By Bill Bransford
August 15th, 2010 | Uncategorized
A perplexing challenge for a federal manager is figuring out whether a problem employee should be handled through the performance or misconduct adverse action systems. Each system has different standards and requirements. To some managers this looks like a legal trap: Make a misstep and the problem employee is empowered, and the manager is paralyzed in dealing with that employee in the future.
This is really not true. Congress has given federal managers both tools, and the U.S. Court of Appeals for the Federal Circuit has ruled that managers are free to use either system. Both tools work, but one may work better than the other depending on the situation.
Let’s take an example of a problem employee we will call Jim. Jim’s job requires him to coordinate projects with other agencies and with the public. Jim’s projects often run behind schedule. Jim also is rude to his counterparts in other agencies and to members of the public. Is this performance or conduct? It could be either.
Since Jim’s job requires him to coordinate projects and deal effectively with others, he should have at least two critical elements in his performance plan, one dealing with coordinating projects and the other setting expectations on interpersonal skills. When Jim has been on his performance plan for at least 90 days, or longer if an agency’s performance system requires it, Jim’s manager can evaluate Jim’s performance as unacceptable and put Jim on a performance improvement plan (PIP). If Jim’s unacceptable performance continues, his supervisor can propose removal or demotion under the performance adverse action system. Jim’s appeal to the Merit Systems Protection Board (MSPB) or an arbitrator will be judged by an evidentiary standard that is favorable to the agency. This is called a performance case.
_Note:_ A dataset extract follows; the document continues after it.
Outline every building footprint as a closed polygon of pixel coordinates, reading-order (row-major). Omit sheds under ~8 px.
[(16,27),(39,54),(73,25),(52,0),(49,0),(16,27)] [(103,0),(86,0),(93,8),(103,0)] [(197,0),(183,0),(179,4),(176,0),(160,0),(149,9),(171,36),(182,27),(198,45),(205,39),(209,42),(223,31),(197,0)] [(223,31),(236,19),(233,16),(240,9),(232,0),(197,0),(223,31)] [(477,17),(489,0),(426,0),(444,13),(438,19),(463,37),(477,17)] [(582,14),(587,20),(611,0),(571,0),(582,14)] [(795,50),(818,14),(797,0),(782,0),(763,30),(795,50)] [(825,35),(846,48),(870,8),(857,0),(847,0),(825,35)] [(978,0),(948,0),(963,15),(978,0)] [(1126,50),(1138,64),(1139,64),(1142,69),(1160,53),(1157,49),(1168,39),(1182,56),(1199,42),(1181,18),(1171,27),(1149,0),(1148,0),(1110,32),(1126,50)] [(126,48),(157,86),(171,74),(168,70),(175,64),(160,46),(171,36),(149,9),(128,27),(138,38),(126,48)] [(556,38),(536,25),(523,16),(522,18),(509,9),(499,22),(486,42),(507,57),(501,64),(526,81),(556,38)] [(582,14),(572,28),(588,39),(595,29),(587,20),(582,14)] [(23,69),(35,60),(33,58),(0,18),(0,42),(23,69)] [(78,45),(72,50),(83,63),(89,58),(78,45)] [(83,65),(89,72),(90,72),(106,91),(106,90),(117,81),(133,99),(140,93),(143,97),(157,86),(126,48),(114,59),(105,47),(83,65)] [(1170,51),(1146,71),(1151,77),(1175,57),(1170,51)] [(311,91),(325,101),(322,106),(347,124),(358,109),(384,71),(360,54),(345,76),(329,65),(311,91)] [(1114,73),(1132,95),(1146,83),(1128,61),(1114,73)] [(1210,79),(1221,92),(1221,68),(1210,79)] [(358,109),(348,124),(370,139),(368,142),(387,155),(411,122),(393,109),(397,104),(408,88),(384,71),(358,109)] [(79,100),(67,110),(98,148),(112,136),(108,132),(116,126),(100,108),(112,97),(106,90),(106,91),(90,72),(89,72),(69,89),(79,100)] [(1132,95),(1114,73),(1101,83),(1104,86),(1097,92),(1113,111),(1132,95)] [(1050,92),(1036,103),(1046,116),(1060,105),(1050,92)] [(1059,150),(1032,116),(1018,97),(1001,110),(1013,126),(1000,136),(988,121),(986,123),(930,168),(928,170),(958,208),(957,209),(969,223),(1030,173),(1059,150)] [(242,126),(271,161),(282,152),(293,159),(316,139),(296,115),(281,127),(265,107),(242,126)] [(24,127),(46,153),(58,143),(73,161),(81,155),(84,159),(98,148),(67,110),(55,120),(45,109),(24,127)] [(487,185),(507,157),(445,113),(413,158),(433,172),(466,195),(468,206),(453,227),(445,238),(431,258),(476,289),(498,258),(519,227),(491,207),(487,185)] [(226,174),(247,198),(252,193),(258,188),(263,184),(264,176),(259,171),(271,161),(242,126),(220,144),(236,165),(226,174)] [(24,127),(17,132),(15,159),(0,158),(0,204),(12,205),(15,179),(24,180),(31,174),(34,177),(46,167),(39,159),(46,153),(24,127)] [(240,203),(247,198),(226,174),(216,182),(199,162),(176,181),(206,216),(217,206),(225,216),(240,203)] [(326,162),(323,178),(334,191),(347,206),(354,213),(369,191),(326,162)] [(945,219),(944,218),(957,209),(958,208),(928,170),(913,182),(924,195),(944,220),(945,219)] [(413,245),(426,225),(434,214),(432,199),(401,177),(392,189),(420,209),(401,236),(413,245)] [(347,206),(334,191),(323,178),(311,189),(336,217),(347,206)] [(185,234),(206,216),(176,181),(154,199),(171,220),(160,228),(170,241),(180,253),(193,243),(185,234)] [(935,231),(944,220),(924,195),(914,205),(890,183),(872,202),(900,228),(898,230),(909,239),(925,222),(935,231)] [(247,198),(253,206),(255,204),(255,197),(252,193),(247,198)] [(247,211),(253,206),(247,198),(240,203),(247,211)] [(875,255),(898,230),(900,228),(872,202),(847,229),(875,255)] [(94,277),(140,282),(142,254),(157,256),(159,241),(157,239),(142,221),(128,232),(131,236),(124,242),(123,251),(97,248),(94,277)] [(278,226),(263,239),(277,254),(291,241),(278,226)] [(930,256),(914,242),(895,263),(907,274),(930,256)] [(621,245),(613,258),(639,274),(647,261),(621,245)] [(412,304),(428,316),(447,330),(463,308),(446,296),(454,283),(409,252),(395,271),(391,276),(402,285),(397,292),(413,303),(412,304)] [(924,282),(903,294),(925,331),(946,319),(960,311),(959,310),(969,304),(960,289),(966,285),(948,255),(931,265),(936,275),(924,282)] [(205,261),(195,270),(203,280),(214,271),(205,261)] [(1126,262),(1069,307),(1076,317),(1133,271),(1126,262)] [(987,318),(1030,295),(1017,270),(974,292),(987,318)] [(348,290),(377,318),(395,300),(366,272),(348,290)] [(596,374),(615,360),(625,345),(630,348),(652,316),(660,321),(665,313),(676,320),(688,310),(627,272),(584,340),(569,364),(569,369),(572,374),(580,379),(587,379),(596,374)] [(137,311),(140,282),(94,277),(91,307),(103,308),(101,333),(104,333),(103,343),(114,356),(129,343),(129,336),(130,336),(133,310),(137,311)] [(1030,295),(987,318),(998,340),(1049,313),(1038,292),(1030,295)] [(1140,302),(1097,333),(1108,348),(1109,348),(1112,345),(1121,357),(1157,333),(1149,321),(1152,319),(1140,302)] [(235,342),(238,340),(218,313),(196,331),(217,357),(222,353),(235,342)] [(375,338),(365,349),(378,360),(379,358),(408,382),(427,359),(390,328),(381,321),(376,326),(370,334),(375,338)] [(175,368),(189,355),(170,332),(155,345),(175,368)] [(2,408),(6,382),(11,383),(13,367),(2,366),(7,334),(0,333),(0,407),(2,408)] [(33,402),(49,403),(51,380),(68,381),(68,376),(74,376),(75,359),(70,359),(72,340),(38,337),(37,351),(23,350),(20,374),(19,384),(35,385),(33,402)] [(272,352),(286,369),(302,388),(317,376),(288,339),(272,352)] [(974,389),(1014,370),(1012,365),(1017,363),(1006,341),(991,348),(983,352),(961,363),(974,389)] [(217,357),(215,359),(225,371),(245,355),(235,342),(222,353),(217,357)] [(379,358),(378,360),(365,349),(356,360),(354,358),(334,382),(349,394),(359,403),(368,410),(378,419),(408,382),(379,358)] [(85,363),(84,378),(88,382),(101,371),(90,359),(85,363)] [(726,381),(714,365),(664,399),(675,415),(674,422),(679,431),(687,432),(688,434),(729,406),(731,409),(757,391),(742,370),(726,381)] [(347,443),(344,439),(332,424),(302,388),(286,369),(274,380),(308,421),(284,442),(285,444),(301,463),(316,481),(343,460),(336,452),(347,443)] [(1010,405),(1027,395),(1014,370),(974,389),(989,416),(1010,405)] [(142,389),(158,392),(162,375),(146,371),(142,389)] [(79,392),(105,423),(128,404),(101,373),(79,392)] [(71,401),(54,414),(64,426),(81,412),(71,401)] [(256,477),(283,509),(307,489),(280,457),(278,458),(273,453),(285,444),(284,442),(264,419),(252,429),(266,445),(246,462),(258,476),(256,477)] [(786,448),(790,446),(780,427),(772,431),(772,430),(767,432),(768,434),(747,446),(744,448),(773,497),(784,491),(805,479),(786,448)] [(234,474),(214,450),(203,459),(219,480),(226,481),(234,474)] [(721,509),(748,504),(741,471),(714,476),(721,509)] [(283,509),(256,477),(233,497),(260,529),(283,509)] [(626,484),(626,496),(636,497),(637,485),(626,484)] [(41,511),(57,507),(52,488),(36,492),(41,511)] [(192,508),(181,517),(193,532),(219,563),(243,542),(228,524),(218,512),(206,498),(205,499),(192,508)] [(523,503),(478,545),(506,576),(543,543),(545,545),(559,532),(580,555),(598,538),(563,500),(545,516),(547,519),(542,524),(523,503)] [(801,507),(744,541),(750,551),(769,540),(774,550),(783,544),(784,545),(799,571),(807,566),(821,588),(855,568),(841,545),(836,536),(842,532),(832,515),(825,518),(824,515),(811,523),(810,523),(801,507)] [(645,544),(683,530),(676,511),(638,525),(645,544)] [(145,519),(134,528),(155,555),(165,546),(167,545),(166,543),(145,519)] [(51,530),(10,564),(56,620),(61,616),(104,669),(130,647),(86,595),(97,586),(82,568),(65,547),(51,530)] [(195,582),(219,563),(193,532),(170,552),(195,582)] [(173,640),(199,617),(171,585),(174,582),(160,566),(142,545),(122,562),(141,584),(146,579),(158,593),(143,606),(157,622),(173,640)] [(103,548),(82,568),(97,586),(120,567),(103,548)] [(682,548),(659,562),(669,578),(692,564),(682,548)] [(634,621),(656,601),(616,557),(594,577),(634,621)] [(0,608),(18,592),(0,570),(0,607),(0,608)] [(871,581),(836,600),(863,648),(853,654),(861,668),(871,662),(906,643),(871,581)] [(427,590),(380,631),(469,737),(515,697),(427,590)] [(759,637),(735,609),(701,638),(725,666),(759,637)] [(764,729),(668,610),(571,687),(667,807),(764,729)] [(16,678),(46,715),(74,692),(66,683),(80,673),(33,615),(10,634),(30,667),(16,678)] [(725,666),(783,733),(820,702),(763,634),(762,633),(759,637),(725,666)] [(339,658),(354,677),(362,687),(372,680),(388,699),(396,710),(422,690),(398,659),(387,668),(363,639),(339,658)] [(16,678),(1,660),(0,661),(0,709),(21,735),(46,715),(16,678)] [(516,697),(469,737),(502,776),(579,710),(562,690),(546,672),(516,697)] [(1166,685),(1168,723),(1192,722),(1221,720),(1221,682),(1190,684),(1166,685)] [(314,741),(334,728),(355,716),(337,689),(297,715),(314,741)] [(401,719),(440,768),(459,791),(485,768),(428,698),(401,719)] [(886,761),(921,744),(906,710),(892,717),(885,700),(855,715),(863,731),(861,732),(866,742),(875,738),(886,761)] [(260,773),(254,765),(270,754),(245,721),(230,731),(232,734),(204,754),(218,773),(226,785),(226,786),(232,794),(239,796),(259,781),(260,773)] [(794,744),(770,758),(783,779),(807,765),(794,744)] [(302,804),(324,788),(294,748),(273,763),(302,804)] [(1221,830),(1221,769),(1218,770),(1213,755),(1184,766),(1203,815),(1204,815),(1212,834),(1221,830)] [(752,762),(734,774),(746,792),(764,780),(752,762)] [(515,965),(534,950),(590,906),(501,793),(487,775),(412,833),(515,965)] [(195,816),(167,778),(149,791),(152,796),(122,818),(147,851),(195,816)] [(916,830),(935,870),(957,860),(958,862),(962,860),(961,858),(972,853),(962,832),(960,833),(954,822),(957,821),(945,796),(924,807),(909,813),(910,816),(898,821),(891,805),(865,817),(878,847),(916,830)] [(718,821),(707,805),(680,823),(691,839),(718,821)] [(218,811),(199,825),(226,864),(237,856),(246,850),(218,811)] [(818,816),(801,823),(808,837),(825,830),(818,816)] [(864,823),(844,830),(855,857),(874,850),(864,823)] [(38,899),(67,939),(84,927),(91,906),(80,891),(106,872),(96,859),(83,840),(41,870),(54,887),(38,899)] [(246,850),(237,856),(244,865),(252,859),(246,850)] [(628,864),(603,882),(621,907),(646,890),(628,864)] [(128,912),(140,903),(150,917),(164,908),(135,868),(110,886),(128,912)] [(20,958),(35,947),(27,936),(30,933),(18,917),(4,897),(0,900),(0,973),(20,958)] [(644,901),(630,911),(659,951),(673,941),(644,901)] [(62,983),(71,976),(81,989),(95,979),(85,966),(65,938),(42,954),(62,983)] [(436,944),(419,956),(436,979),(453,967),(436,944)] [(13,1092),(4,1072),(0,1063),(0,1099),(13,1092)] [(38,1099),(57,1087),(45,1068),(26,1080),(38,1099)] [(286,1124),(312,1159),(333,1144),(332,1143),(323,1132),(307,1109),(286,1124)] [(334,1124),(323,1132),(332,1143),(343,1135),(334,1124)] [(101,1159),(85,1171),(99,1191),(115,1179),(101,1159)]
Jim’s behavior may also be considered misconduct because it affects the efficiency of the service. Efficiency of the service is the statutory standard that managers must use in disciplining employees using the misconduct system. If the case goes before MSPB or an arbitrator, Jim’s supervisor must show a relationship between the efficiency of the service and Jim’s failure to coordinate projects and have a good attitude. Jim’s behavior need only be proved by a preponderance of the evidence, so Jim’s supervisor has to show that it is more likely true than not that Jim’s failure to coordinate projects and his bad attitude occurred. Usually, the supervisor’s testimony and contemporaneous documentation are sufficient.
In the example of Jim, either the performance or misconduct system works because Jim’s misconduct relates specifically to a performance standard. So, it really does not matter whether it is called performance or misconduct. What matters is whether the legal requirements of either system have been met.
A misconduct case must be proved by a preponderance of the evidence and must show some relationship to the efficiency of the service. The so-called “Douglas factors” — such as seriousness of the offense, past record, notoriety, similarity with penalty received by others — apply. An MSPB judge or arbitrator may review the appropriateness of a penalty. Essentially, this means that minor misconduct is grounds for removal only if it is repeated. A misconduct case can be taken without consideration of how long ago the misconduct occurred.
A performance case must be based on performance that occurred within the past year and was repeated after notice and placement on a PIP. Failure to perform must relate to failure to meet a performance standard, as opposed to efficiency of the service in a misconduct case.
The agency need only prove a performance case by substantial evidence, a lower burden of proof than the preponderance of the evidence needed in a misconduct case.